MTN revenues touched the $1 billion last year, making it the first company in Ugandan history to do so.
The telecom giant reported sh3.6 trillion in total revenue for the year ended December 2025, setting it on the cusp of the billion-dollar club. A year earlier revenues stood at about sh3.15 trillion, meaning the company expanded its topline by roughly 14 percent year-on-year.
In a country where most companies still measure revenues in billions rather than trillions, that milestone is more than a corporate bragging right. It is a signal of how deeply telecom infrastructure has become woven into Uganda’s economic life...
There is also
a certain symmetry to the moment. MTN Uganda is not only the first company in Uganda to generate more than $1 billion in
annual revenues, it was also the first Ugandan company to cross the $1 billion market capitalisation
mark when it listed on the Uganda Securities Exchange in
December 2021.
In other
words, MTN first entered the billion-dollar club through investor belief. Today it has
entered it again through economic performance.
But the real
story behind those revenues lies in a transformation that has happened in less
than three decades.
Thirty years
ago Uganda barely had a telecom sector in the modern sense. Fixed telephone
lines were scarce and expensive, confined largely to government offices and a
handful of large companies. Getting a landline could take months.
Today telecom
networks carry the lifeblood of the modern economy.
The numbers
released alongside MTN’s results illustrate that shift. The company now serves 24.2 million customers, up
from roughly 21.6 million the previous year.

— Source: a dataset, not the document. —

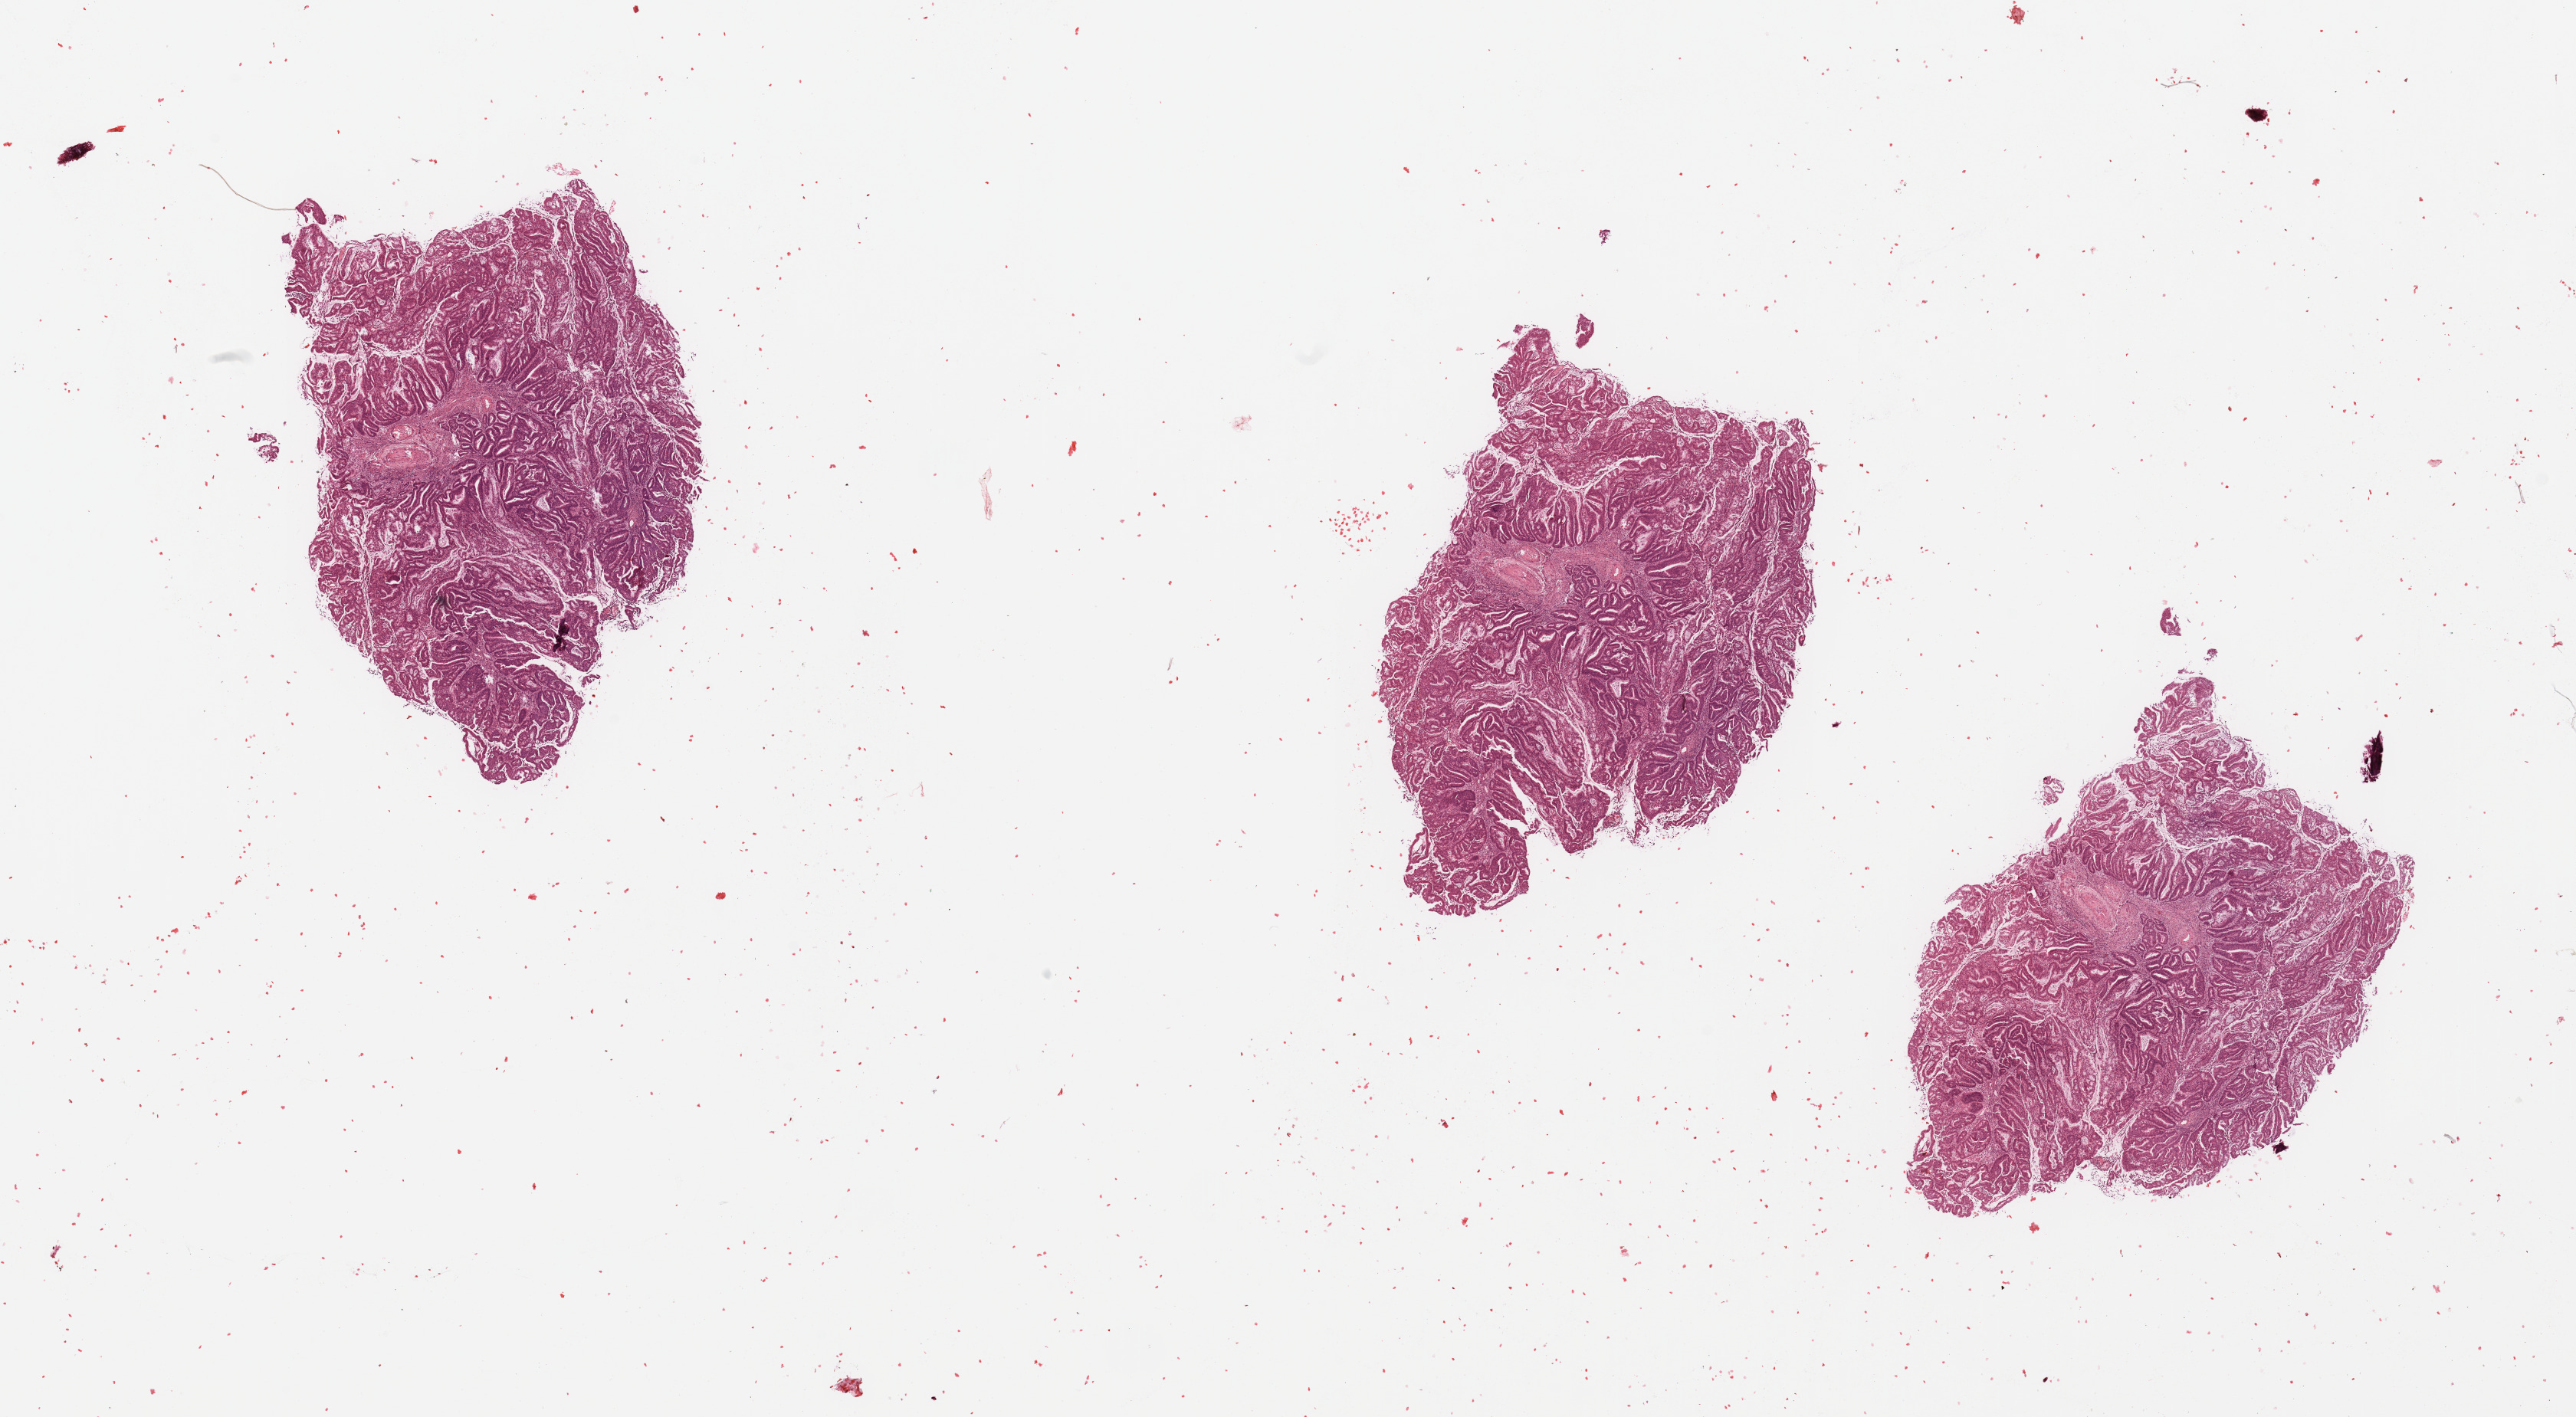
Hematoxylin and eosin (H&E) stained whole-slide image, shown as a low-resolution overview of the whole scanned area (about 26.6 x 14.6 mm), tumour tissue sample, sampled site: uterus. Patient: female, age 57 years. Histologic grade: G2 (moderately differentiated). Slide review estimates, as recorded: tumour nuclei 90%, necrosis 2%.
Diagnosis: Endometrioid adenocarcinoma, NOS. Primary tumour site (as recorded): posterior endometrium. AJCC pathologic stage: I.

Active data users have climbed to
14.7 million, continuing the steady growth seen in recent years
as smartphones spread across the country. Meanwhile mobile money users have reached about 12
million, up from about 11.3 million in 2024.
Each of these
indicators reflects the widening role of telecom infrastructure in everyday
economic life.
But perhaps
the most striking statistic lies in the fintech ecosystem built around MTN MoMo.
In comments
accompanying the results, MTN Uganda chief executive Sylvia Mulinge revealed just
how large that ecosystem has become.
“The volume
of transactions on our platform increased by 16.8 percent to five billion while
the value of transactions increased by 23.3 percent to sh195.5trillion”.”
Those numbers
deserve a moment of reflection.
Uganda’s GDP
is roughly sh200 trillion.
In other words, the value of transactions flowing through MTN's mobile money
platform is now approaching the size of the entire economy...
And that
number itself has been growing steadily. A few years ago mobile money
transaction values were below sh160 trillion.
Today they are brushing against UGX 200 trillion.
Telecom
networks are therefore no longer just carrying voice calls and WhatsApp
messages.
They are
carrying the financial bloodstream of the
economy.
Every boda
fare paid digitally, every school fee sent to a boarding student, every
electricity token purchased through a phone flows through this invisible
infrastructure.
MTN’s
financial performance reflects that structural shift.
The company
reported profit after tax of about sh678.8
billion, up from roughly sh641.5 billion the
previous year. Earnings per share rose to sh30.3, compared with about sh28.7 the year before.
Those gains
may appear incremental at first glance, but they underline the steady
compounding of a business that now sits at the centre of the digital economy.
Mulinge
herself linked the company’s revenue growth to rising connectivity and digital
adoption.
Telecom
growth is therefore not simply sector growth.
It is economic growth expressed through digital
infrastructure.
When farmers
receive produce payments through mobile money, telecom networks earn
transaction fees. When families send remittances across the country, telecom
infrastructure carries the payment. When small businesses pay suppliers
digitally, telecom networks facilitate the exchange.
Telecom
infrastructure has quietly become the plumbing of the
modern economy.
Mulinge
framed the company’s trajectory within MTN Group’s broader strategic ambition.
“As we
conclude the Ambition 2025 journey, I am pleased with the sustained progress we
have made towards building the largest and most valuable platform business in
Uganda.”
The phrase platform business captures
the transformation underway.
The old
telecom model revolved around voice calls and SMS. The new model revolves
around data consumption, fintech
services and digital platforms.
Behind the
scenes the infrastructure supporting this transformation continues to expand.
MTN now operates 549 network sites,
while 4G population coverage has
reached about 88.6 percent, up from roughly 86 percent last year.
These
investments are capital intensive but essential.
Without the
network backbone, there is no digital economy.
For
investors, MTN’s results carry additional significance. Since its 2021 listing,
the company has become the flagship stock of the Uganda Securities Exchange.
More than 22,000 Ugandan investors
participated in the IPO — many of them entering the stock market for the first
time.
The company
has also maintained a strong dividend policy, distributing over sh543 billion in dividends,
reinforcing its reputation as one of the exchange’s most dependable yield
stocks.
And if the
trajectory of fintech, data consumption and digital payments continues, telecom
networks may prove to be the single most
important piece of economic infrastructure built in Uganda since Independence.